_Page excerpt_:
>>>

Joseph Jett, a trader at GE’s investment banking subsidiary Kidder Peabody, lost $350 million. As Jack Welch commented later, when Enron filed for bankruptcy, “We were lucky it was small enough. We sold it [Kidder Peabody] and got out. And got out alive. But it could have eaten us up if it were a bigger thing. This thing at Enron got bigger than the core business and it ate them up.” [Partnoy actually argues that Enron was different than GE and the others. The company’s derivatives trading operation made lots of money, even at the end, when it tried to use those profits to hide other losses on tech stocks and other unprofitable businesses. In fact, Enron offered retention bonuses to its derivatives traders when the company collapsed, and was able to sell its trading operation. Instead he blames the credit rating agencies and the rapid withdrawl of money by spooked investors for the company’s collapse, a theory that is in alignment with Skillings explanation.] Other companies like Freddie Mac have run into trouble by trying to spread their earnings from derivatives over a longer period of time (as a kind of insurance against downturns, and probably to hide the risk they were taking).

It doesn’t seem like anyone has learned anything from the early scandals, or (given the lack of interest in regulating derivatives now) after Enron. After fiascos at Long-Term Capital Management and Orange County created a brief setback in over-the-counter (unregulated) derivatives trading, it came back in force. It's safe to say that derivatives are probably very popular today.

<<<

_What needs to be done_:
Please transcribe part of the derivatives excerpt, beginning at the words "It doesn’t seem" and stopping after "very popular today.".

_Extracted records_:
>>>

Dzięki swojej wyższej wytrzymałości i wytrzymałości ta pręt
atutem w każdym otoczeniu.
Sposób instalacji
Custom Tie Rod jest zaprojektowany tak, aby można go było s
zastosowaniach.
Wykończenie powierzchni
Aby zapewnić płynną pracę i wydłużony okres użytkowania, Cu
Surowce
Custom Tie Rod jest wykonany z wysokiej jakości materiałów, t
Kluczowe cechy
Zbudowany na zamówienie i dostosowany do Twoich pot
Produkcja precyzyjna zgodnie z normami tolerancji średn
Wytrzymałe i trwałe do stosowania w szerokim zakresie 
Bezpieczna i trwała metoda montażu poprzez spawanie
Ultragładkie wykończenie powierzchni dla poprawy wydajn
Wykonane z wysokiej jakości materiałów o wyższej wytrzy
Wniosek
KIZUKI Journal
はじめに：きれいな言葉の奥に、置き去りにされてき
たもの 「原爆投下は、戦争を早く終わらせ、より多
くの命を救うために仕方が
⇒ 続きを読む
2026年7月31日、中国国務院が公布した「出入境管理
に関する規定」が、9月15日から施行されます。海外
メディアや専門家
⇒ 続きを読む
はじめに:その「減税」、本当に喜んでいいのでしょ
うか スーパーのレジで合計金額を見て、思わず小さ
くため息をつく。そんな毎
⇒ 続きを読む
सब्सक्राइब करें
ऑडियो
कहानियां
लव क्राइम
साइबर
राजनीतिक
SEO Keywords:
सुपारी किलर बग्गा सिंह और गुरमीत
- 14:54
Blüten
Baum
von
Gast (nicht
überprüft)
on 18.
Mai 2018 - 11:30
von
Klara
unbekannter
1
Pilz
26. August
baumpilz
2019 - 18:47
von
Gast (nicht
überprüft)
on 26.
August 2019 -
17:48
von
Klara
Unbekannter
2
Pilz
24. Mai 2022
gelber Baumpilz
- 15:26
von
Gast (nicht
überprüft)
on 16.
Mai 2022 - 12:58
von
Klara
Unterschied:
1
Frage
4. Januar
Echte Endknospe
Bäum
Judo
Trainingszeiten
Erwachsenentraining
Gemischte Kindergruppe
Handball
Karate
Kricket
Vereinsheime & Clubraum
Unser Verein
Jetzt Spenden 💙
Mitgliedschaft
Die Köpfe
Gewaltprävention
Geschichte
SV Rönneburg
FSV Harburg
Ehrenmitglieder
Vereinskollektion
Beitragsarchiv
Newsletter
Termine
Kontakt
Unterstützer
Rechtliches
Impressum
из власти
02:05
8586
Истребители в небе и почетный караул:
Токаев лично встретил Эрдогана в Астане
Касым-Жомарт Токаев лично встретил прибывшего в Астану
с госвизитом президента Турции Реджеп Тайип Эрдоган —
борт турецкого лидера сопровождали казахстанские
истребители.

<<<
>>>

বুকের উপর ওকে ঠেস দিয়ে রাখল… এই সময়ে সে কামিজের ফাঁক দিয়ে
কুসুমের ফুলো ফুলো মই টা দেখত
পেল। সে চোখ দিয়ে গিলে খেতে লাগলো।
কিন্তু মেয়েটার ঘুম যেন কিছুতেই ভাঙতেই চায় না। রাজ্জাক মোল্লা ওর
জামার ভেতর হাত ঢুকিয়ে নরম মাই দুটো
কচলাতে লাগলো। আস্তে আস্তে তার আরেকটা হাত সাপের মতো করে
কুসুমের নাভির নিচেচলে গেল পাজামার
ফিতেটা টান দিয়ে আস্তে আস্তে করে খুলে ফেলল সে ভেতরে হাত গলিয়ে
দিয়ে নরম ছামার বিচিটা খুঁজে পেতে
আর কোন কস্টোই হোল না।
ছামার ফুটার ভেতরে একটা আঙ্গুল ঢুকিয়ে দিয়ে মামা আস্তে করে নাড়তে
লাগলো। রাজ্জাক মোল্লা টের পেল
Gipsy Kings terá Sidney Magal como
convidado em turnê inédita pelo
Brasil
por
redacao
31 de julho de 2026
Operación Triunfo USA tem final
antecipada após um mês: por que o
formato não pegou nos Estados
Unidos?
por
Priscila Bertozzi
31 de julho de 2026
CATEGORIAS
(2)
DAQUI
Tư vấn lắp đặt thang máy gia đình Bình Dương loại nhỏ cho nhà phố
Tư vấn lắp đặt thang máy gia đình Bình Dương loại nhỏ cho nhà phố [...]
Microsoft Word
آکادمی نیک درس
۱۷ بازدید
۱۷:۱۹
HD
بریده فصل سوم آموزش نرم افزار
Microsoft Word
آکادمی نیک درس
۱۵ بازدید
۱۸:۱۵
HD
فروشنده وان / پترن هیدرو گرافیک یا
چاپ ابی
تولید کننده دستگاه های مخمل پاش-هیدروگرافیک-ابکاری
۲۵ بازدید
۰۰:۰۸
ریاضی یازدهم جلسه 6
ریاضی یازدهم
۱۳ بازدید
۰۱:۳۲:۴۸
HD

<<<
>>>

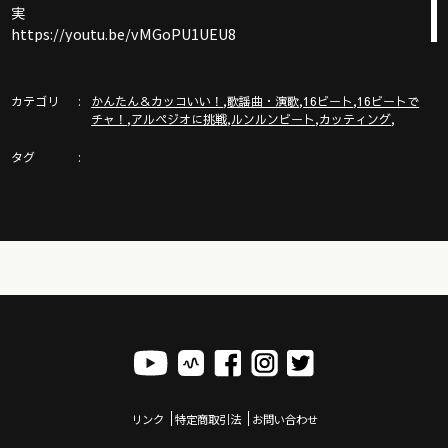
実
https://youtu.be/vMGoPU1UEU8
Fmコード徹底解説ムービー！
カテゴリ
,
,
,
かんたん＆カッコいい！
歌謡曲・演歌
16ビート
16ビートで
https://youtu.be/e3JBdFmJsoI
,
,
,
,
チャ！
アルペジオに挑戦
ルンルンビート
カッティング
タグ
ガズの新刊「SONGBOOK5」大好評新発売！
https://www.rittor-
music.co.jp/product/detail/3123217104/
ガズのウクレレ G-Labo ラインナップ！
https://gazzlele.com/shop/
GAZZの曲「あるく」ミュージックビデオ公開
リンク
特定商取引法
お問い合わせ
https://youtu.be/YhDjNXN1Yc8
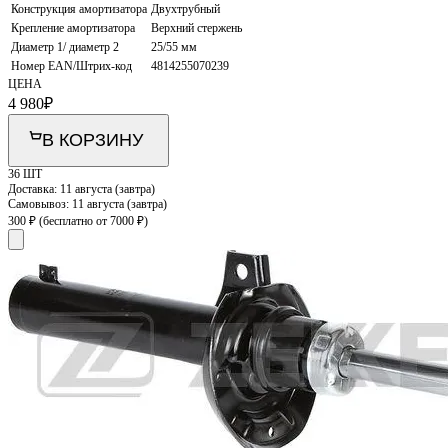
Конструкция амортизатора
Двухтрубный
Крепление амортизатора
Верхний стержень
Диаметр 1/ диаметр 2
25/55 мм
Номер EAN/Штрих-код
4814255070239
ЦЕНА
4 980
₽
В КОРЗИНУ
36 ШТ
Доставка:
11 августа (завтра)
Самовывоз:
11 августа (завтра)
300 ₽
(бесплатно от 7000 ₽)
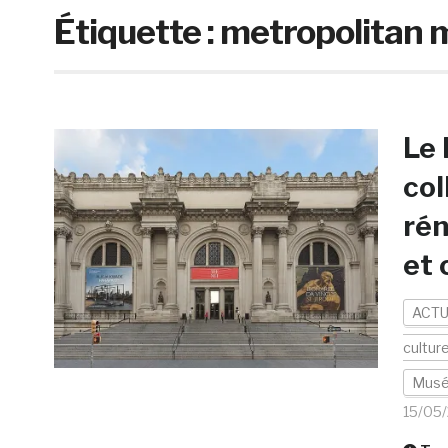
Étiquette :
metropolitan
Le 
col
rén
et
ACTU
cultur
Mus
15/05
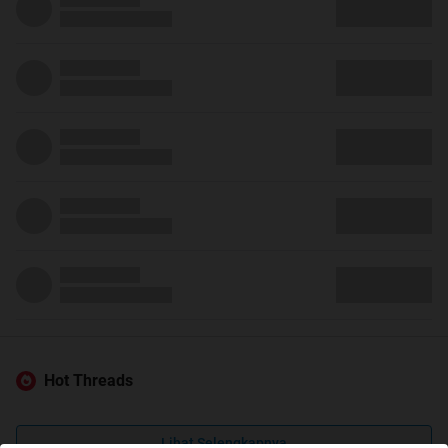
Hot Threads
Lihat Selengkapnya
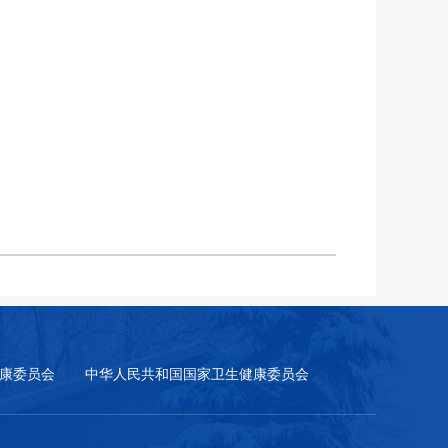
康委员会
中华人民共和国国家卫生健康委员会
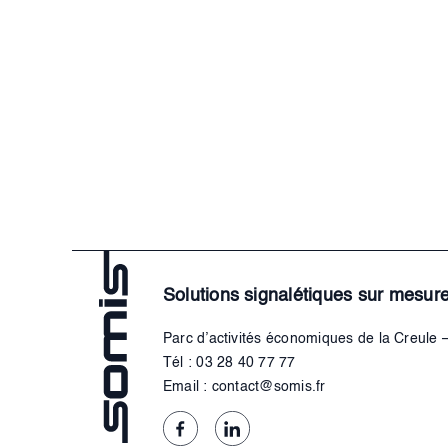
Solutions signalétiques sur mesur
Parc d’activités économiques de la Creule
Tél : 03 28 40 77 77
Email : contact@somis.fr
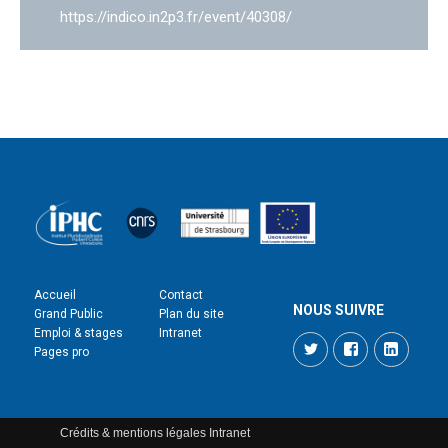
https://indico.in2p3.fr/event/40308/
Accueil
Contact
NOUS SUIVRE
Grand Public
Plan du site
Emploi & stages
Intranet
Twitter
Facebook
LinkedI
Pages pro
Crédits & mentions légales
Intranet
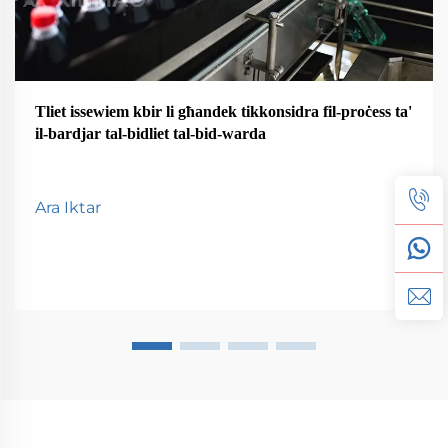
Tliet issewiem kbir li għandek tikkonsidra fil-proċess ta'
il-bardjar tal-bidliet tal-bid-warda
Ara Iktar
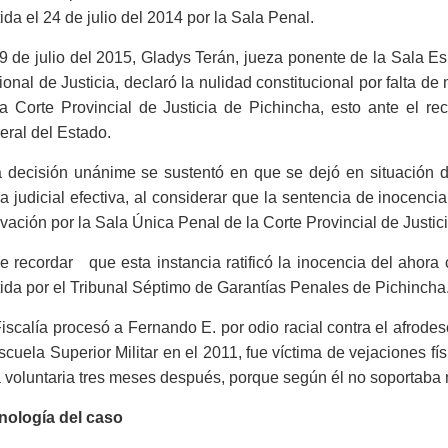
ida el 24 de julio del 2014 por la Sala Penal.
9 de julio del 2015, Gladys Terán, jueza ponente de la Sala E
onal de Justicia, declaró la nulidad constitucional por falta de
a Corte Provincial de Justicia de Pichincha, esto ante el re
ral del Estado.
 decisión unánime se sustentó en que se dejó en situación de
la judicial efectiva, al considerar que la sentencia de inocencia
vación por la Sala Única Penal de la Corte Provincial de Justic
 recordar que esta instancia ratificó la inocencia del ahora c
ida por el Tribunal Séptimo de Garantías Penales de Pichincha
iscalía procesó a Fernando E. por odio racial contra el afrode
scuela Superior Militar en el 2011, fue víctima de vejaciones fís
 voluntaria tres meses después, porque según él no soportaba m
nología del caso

<<<

_Your response_:
It doesn’t seem like anyone has learned anything from the early scandals, or (given the lack of interest in regulating derivatives now) after Enron. After fiascos at Long-Term Capital Management and Orange County created a brief setback in over-the-counter (unregulated) derivatives trading, it came back in force. It's safe to say that derivatives are probably very popular today.